Enhancing Issue Tracking Efficiency with AI-Driven Natural Language Processing: Improving Classification, Association and Resolution
V.A. Pocheva (TU Delft - Electrical Engineering, Mathematics and Computer Science)
N. Yorke-Smith – Mentor (TU Delft - Algorithmics)
Maliheh Izadi – Mentor (TU Delft - Software Engineering)
René van den Berg – Mentor (NXP Semiconductors)
M.A. Costea – Graduation committee member (TU Delft - Programming Languages)
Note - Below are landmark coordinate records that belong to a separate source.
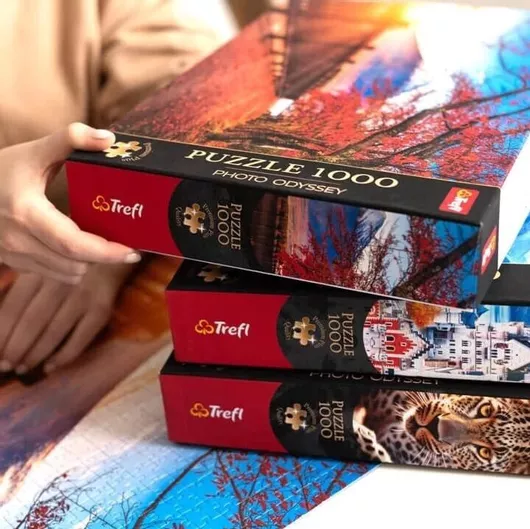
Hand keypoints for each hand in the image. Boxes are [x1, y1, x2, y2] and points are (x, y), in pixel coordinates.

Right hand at [0, 122, 140, 282]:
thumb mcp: (32, 152)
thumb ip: (69, 140)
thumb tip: (108, 139)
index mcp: (27, 214)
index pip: (73, 244)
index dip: (106, 252)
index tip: (132, 251)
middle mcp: (19, 241)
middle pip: (75, 264)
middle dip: (104, 258)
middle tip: (126, 247)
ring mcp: (14, 256)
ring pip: (66, 274)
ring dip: (88, 263)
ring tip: (103, 246)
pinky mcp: (15, 263)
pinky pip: (54, 274)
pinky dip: (71, 264)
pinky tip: (79, 248)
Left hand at [0, 262, 135, 374]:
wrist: (119, 248)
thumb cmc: (80, 255)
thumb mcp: (48, 259)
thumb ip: (29, 281)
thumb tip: (8, 316)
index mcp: (41, 270)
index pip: (14, 306)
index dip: (2, 332)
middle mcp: (59, 282)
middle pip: (31, 321)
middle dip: (16, 348)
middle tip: (6, 366)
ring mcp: (82, 296)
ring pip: (53, 332)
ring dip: (35, 354)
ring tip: (23, 368)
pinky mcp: (101, 307)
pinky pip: (80, 337)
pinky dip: (64, 355)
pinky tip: (51, 367)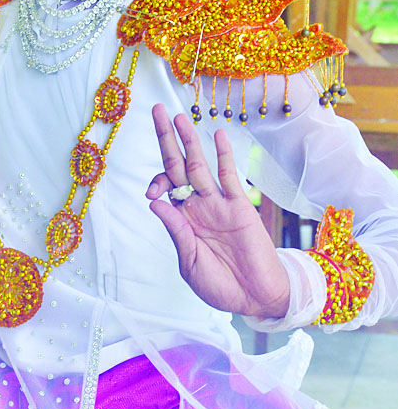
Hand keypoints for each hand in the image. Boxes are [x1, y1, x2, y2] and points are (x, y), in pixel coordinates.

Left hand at [146, 104, 290, 318]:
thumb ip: (175, 231)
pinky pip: (231, 175)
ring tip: (180, 117)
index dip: (156, 181)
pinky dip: (225, 155)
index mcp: (181, 219)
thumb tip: (154, 202)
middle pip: (178, 165)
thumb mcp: (189, 262)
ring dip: (190, 140)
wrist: (255, 298)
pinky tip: (218, 135)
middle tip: (157, 111)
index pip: (164, 186)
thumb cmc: (220, 286)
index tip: (154, 191)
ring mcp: (218, 203)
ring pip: (200, 164)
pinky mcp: (240, 205)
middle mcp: (197, 205)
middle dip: (167, 139)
D. Spinellis – Mentor (TU Delft - Software Engineering)
More Info
expand_more
Other than for strictly personal use, it is not permitted to download, forward or distribute the text or part of it, without the consent of the author(s) and/or copyright holder(s), unless the work is under an open content license such as Creative Commons.
Abstract
In large-scale engineering environments, efficient issue tracking is essential for timely problem resolution and knowledge reuse. However, manual classification and association of issue reports present scalability challenges, further complicated by inconsistent annotations and the absence of semantic linking mechanisms. This project investigates the application of Natural Language Processing and Artificial Intelligence to automate multi-label classification and discover meaningful semantic associations between technical issues. Over 70 model configurations were evaluated on a real-world industrial dataset, comparing classical models with transformer-based and deep learning approaches. DistilBERT achieved the highest Recall@5 (0.93), indicating strong performance in identifying relevant categories. Classical methods, such as TF-IDF combined with Logistic Regression, also performed well, offering a computationally efficient and interpretable option. For association discovery, approaches including lexical retrieval, embedding-based similarity, clustering-based filtering, and topic modelling were assessed using both quantitative metrics and expert review. Lexical (BM25) and embedding-based (SBERT + Cosine Similarity) methods offer complementary strengths, retrieving overlapping yet distinct sets of associations. Associations identified by both models were rated as useful in over 70% of cases by domain experts, suggesting that agreement between methods may serve as an indicator of relevance. While Copilot provided consistent relevance assessments, its ratings were often higher than those provided by human evaluators and did not always reflect their detailed assessments. These findings highlight the potential of combining lexical and semantic methods with human-in-the-loop validation to support scalable and accurate industrial applicability.